Both proposals were presented by members of a group called Faculty for the Renewal of Public Education but have wide support from faculty and staff across the University, communications professor and group member Gil Rodman said.
An evaluative audit
The proposal calling for an internal “audit” is meant to provide transparency of University spending.
“There are many areas where we see expenditures that don’t seem to be in accord with the mission of the University,” William Messing, a mathematics professor, said. “We want to make sure that before the administration makes cuts that directly affect the academic mission of the University, it has explored all other options.”
The University, like most businesses, is already audited every year, Eva von Dassow, a proponent of the proposal and a Classical and Near Eastern Studies professor, said.
However, the proposed audit would be more evaluative and would focus on the rationale for the spending rather than an issue such as accurate bookkeeping, she said.
The current proposal was altered slightly from the original so that, instead of asking for an external audit, the Faculty Senate would be responsible for the audit. The original proposal also asked that this audit be conducted before the president can declare financial stringency, but that provision has been removed.
Some faculty, including Oakes, expressed concerns at the March 25 meeting that such an evaluation would be expensive and time-consuming. However, the revised version makes the audit more plausible, he said, and would be beneficial for making future financial decisions.
The current proposal was presented to the Senate Committee on Finance and Planning on April 20 and will be discussed at a future Faculty Consultative Committee meeting, Oakes said.
Sliding scale pay cuts
The 1.15 percent pay decrease which the Faculty Senate approved March 25 is only effective through the 2010-11 academic year, but the budget issues at the University will likely extend far beyond that, Rodman said.
The proposal of a sliding scale of cuts would result in bigger pay cuts for employees making higher salaries and create a threshold where employees making less than a certain amount would not see any cut to their salaries.
“There’s this idea of shared sacrifice and shared pain, which I think most faculty support,” Karen-Sue Taussig, an anthropology professor, said. “The problem is that the lowest paid members of our institution are already struggling.
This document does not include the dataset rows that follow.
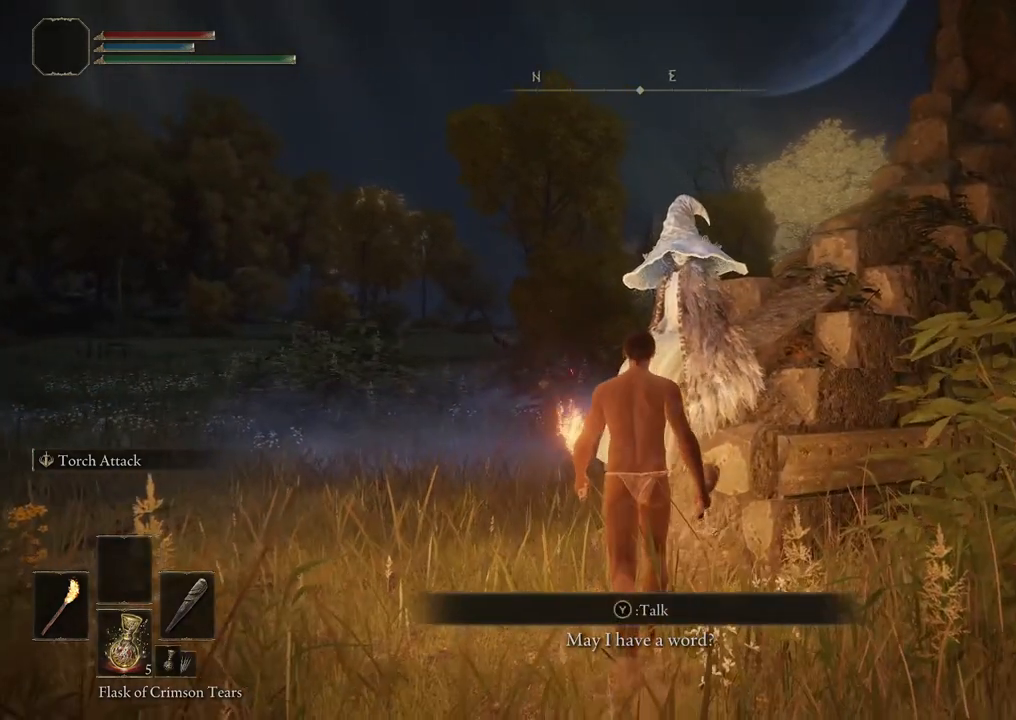
{"buttons": [], "left_stick": "center", "right_stick": "center", "events": []}
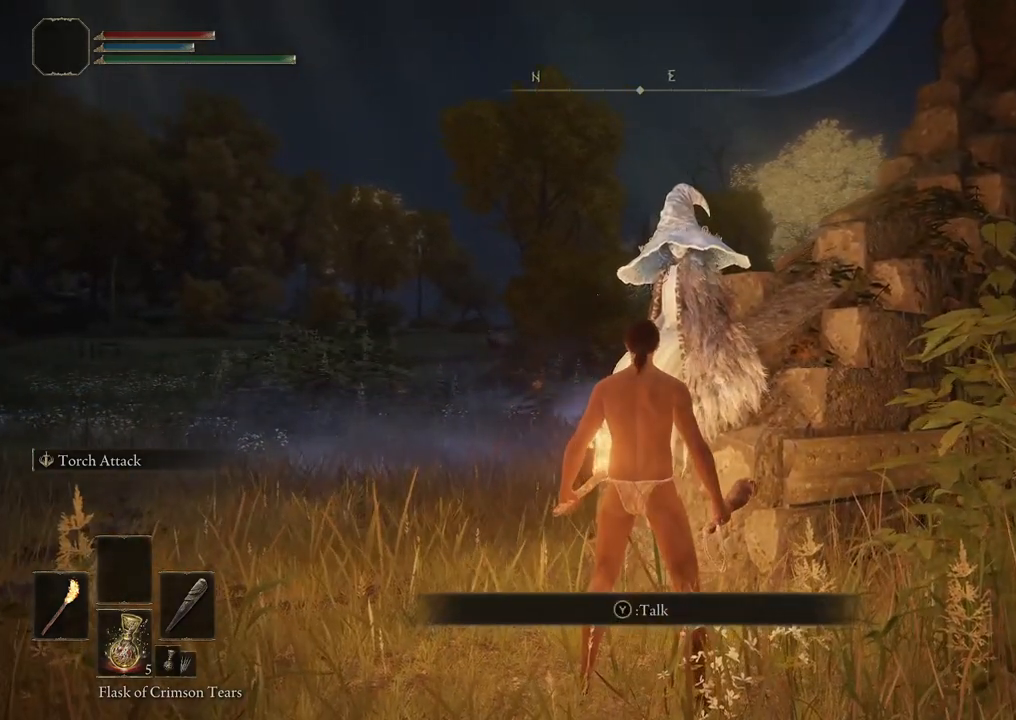
{"buttons": [], "left_stick": "center", "right_stick": "center", "events": []}
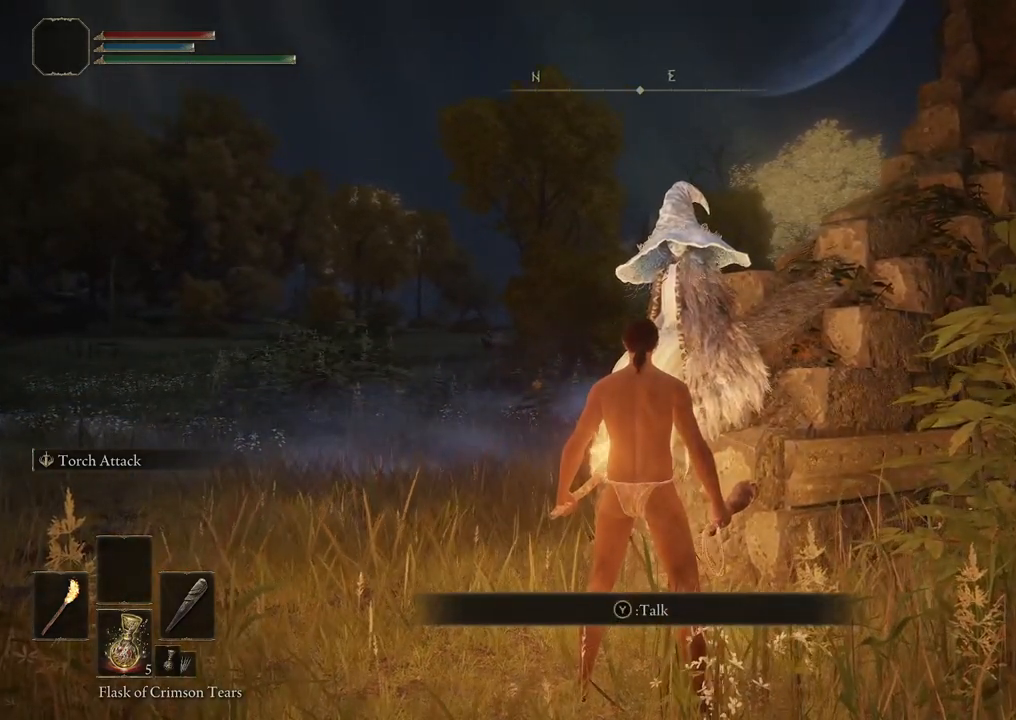
{"buttons": ["Y"], "left_stick": "center", "right_stick": "center", "events": [[467, "Y", "down"]]}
Even a small cut is extremely painful for them.”
The proposal was approved unanimously by the Senate Committee on Faculty Affairs on April 27 and will be discussed at the Faculty Senate meeting May 6, Kathryn Hanna, chairwoman of SCFA, said.
University President Bob Bruininks told faculty before the March 25 meeting that he would not support a progressive pay cut and expressed fears that such a system, which would likely lead to a higher salary cut for most faculty, would cause faculty to leave the University for other schools.
Many faculty expressed willingness to take bigger cuts if it meant protecting those employees making less and rejected Bruininks’ argument that faculty would leave for a higher paycheck.
“A lot of us could make a lot more money in the private sector,” Taussig said. “We work here not for the money but because we’re committed to an academic life of scholarship and teaching.”
Oakes said Bruininks is not planning to ask for any more pay cuts, but a new administration will be in place by fall 2011, and Taussig said the budget crisis looks like it will get worse before it gets better.